*Work order*: Pick out every line in the entries below that contains the word "intersect". Case counts.

Supplied information section start

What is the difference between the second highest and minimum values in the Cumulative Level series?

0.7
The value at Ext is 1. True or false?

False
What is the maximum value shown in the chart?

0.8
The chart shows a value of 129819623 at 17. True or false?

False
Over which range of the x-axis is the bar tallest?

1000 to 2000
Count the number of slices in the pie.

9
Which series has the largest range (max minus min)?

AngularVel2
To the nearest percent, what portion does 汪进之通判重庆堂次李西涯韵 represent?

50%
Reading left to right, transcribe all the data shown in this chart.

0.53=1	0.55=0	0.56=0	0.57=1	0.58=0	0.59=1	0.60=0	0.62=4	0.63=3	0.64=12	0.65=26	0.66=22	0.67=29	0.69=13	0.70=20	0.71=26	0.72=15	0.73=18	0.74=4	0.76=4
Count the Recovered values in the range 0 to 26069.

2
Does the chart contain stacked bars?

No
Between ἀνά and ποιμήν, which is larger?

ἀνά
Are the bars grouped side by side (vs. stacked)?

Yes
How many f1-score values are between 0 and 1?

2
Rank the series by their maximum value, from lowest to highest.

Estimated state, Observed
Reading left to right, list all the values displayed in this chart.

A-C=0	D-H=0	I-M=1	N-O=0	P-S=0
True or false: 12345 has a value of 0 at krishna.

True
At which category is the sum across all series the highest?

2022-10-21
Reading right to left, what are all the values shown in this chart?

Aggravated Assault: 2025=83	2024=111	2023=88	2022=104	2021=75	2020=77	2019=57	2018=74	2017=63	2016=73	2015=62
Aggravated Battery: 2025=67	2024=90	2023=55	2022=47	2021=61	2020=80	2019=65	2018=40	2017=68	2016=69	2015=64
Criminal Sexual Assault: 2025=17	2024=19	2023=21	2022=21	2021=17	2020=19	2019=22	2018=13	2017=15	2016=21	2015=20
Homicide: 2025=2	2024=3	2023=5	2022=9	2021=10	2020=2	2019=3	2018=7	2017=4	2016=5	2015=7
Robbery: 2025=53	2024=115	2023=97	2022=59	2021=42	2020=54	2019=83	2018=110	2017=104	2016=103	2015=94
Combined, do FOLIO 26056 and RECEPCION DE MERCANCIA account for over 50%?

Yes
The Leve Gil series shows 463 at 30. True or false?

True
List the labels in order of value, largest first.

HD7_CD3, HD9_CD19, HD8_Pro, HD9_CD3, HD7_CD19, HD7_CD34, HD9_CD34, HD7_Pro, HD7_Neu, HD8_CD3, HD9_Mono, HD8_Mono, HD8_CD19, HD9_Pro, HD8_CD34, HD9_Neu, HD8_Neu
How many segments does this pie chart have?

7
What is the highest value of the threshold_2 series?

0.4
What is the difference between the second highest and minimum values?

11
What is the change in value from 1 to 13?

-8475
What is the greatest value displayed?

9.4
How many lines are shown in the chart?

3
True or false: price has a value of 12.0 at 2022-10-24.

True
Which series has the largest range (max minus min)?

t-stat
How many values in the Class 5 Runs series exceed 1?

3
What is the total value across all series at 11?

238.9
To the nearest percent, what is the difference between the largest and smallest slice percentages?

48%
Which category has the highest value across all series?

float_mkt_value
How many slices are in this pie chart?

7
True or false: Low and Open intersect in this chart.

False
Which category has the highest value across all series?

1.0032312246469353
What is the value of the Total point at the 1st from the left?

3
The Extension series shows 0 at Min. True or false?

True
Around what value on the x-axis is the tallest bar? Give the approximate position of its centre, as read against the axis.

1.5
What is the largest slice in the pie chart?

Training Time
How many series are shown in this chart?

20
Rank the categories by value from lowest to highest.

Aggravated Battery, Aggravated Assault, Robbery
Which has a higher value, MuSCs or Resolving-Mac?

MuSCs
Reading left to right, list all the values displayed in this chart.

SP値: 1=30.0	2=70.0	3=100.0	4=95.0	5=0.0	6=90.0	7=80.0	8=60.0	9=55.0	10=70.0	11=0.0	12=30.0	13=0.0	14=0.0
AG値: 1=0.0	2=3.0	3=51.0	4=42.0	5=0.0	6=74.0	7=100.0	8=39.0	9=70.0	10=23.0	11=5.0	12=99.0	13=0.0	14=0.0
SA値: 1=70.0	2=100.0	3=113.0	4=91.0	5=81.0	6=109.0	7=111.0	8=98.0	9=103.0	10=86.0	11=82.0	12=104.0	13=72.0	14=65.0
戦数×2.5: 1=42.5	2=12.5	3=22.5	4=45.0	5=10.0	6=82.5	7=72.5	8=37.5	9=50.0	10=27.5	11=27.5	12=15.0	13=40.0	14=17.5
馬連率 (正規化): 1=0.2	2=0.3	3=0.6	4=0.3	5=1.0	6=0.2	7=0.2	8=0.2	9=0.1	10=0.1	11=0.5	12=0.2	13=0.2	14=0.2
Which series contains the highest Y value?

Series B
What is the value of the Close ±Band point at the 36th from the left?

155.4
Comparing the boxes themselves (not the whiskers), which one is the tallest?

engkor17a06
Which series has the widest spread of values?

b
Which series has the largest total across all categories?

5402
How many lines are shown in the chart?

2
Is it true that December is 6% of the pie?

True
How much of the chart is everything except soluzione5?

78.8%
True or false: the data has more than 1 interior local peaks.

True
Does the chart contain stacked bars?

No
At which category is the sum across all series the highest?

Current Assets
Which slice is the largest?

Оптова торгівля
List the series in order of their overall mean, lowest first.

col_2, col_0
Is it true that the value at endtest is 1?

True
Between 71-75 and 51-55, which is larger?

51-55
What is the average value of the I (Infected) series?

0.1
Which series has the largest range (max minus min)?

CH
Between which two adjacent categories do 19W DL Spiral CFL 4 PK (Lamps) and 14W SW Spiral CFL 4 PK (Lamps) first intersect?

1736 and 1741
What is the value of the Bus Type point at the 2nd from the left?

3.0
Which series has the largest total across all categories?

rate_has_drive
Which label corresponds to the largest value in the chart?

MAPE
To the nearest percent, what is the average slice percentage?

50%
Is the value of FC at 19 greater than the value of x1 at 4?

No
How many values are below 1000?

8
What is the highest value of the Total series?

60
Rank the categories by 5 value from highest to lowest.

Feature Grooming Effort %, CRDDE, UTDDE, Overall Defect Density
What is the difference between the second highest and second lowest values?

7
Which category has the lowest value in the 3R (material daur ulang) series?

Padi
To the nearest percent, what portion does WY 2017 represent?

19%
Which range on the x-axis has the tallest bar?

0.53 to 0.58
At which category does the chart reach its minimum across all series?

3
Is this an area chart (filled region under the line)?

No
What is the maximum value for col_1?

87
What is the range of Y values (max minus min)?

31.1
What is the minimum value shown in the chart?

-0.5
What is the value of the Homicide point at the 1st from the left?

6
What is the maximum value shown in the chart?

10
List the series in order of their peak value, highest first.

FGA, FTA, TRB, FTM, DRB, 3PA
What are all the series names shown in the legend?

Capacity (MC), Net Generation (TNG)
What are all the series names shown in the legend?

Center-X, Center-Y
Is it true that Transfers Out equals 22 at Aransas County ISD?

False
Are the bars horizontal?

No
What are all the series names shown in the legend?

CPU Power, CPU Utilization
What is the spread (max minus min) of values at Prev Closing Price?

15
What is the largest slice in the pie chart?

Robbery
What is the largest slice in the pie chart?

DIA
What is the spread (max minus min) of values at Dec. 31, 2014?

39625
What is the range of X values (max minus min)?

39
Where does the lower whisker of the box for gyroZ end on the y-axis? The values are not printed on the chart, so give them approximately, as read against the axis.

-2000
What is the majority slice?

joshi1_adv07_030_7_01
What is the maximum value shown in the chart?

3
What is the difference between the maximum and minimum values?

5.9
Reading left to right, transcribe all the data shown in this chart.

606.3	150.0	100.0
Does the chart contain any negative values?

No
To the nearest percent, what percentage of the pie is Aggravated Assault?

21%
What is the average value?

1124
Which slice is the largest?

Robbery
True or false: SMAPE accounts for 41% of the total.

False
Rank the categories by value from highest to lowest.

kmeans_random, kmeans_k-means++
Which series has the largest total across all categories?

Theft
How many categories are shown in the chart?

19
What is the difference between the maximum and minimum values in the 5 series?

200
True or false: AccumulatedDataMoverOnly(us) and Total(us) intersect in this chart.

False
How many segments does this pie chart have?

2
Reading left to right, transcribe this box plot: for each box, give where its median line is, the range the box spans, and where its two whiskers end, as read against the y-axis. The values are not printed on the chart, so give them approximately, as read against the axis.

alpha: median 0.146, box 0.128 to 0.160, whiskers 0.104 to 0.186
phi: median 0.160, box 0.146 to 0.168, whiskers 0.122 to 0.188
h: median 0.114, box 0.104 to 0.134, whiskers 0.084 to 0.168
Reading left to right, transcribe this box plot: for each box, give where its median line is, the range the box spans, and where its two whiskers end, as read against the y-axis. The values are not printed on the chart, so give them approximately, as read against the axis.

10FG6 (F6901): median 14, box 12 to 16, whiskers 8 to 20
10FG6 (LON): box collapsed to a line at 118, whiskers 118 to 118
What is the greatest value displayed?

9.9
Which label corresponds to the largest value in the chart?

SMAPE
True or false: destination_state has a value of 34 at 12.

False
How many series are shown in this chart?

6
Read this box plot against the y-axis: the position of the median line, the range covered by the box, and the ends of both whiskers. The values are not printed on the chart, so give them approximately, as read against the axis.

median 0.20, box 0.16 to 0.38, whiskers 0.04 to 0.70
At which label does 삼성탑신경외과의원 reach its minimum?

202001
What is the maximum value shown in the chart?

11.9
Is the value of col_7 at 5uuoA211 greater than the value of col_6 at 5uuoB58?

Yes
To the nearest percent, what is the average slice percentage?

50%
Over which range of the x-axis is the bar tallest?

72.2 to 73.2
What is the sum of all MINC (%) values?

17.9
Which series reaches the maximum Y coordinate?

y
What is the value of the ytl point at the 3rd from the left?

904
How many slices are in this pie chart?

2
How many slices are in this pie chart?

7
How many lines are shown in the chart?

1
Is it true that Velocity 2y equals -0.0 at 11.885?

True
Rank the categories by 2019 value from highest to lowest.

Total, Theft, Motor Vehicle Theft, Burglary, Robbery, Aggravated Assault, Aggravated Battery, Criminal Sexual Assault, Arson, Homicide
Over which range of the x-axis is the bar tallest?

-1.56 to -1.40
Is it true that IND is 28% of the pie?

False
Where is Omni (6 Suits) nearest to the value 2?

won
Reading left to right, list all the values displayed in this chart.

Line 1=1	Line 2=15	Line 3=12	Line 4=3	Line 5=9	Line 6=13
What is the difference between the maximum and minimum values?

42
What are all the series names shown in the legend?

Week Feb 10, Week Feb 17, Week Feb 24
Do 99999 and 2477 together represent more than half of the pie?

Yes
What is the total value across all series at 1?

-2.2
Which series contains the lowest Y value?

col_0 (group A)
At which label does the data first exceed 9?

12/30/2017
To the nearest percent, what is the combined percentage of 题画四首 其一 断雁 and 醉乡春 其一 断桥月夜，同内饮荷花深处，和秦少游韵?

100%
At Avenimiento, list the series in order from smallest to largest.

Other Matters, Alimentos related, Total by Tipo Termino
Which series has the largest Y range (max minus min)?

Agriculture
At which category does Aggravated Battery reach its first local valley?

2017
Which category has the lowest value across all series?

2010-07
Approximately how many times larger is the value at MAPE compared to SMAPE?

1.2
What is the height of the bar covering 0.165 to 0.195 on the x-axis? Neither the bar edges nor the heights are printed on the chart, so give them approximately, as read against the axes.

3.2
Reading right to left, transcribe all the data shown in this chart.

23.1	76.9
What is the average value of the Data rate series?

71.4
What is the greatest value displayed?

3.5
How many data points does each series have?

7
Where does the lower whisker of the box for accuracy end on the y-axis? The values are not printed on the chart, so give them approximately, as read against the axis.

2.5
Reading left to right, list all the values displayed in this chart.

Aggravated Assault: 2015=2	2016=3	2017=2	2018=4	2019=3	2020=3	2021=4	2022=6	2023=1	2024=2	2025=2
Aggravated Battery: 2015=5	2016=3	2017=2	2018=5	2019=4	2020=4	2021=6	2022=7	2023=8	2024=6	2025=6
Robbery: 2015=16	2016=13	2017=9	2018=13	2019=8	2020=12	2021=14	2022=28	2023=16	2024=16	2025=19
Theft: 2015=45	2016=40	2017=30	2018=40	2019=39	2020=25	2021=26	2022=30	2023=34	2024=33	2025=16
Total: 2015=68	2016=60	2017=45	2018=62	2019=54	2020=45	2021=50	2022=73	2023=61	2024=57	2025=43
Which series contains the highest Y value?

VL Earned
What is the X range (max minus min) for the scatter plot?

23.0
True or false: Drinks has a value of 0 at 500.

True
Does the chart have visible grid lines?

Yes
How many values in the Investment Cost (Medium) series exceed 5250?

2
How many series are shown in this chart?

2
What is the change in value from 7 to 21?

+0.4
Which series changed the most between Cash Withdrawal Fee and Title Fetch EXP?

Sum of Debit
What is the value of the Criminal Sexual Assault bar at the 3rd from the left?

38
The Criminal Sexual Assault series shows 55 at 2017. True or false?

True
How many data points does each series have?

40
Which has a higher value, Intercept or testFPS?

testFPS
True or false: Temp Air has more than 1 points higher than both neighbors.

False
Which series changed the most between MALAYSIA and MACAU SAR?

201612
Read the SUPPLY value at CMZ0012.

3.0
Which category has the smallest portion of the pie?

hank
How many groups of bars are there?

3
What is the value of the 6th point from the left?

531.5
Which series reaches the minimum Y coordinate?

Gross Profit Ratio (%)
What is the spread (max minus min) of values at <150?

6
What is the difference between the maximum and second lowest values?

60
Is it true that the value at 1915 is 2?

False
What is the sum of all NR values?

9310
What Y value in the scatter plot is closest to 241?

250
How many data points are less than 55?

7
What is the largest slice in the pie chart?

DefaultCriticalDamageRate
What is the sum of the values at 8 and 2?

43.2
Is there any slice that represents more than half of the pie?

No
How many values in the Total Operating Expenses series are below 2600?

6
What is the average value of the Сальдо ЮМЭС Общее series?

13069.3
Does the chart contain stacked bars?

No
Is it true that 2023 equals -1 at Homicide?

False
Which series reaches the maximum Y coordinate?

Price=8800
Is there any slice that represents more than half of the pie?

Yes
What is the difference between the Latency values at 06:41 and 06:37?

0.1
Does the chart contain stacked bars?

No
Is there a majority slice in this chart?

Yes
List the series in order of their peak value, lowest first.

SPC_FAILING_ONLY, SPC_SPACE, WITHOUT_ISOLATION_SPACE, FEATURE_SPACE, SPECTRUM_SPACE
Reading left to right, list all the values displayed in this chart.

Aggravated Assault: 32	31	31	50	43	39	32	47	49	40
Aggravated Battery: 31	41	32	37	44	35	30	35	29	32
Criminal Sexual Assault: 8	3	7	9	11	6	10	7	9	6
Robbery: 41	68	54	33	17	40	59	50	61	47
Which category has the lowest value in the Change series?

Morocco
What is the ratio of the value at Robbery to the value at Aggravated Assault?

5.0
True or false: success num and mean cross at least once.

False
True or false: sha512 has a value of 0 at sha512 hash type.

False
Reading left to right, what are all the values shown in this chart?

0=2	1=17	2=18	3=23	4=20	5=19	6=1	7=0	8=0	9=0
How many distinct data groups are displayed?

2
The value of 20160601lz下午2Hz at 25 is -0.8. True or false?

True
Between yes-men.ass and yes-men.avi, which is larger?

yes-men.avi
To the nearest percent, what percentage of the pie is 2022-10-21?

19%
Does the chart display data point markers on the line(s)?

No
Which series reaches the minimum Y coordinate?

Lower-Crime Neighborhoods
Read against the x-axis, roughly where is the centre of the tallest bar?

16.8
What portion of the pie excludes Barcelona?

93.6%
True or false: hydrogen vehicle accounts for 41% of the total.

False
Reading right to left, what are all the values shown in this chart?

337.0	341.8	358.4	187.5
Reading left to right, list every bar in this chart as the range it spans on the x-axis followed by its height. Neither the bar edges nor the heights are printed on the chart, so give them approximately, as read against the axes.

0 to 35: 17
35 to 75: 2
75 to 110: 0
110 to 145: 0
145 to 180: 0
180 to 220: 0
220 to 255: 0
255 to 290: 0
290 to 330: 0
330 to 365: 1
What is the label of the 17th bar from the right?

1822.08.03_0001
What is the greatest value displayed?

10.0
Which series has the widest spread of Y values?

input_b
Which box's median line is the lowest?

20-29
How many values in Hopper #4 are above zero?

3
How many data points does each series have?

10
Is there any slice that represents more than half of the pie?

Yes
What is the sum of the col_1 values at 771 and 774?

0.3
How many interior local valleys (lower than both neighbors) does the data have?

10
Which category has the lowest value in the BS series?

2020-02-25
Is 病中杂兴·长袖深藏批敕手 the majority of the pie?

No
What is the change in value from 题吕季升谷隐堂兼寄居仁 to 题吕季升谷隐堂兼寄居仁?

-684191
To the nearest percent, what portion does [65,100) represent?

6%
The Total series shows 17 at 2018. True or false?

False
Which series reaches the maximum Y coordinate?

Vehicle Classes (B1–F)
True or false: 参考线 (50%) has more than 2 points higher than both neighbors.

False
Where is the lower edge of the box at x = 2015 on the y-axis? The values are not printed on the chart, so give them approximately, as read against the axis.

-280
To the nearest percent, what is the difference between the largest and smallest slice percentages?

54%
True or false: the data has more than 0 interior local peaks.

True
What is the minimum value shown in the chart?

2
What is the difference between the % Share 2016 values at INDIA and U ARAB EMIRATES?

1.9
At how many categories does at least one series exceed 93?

Supplied information section end

*Response to the task*:
True or false: Low and Open intersect in this chart.
Between which two adjacent categories do 19W DL Spiral CFL 4 PK (Lamps) and 14W SW Spiral CFL 4 PK (Lamps) first intersect?
True or false: AccumulatedDataMoverOnly(us) and Total(us) intersect in this chart.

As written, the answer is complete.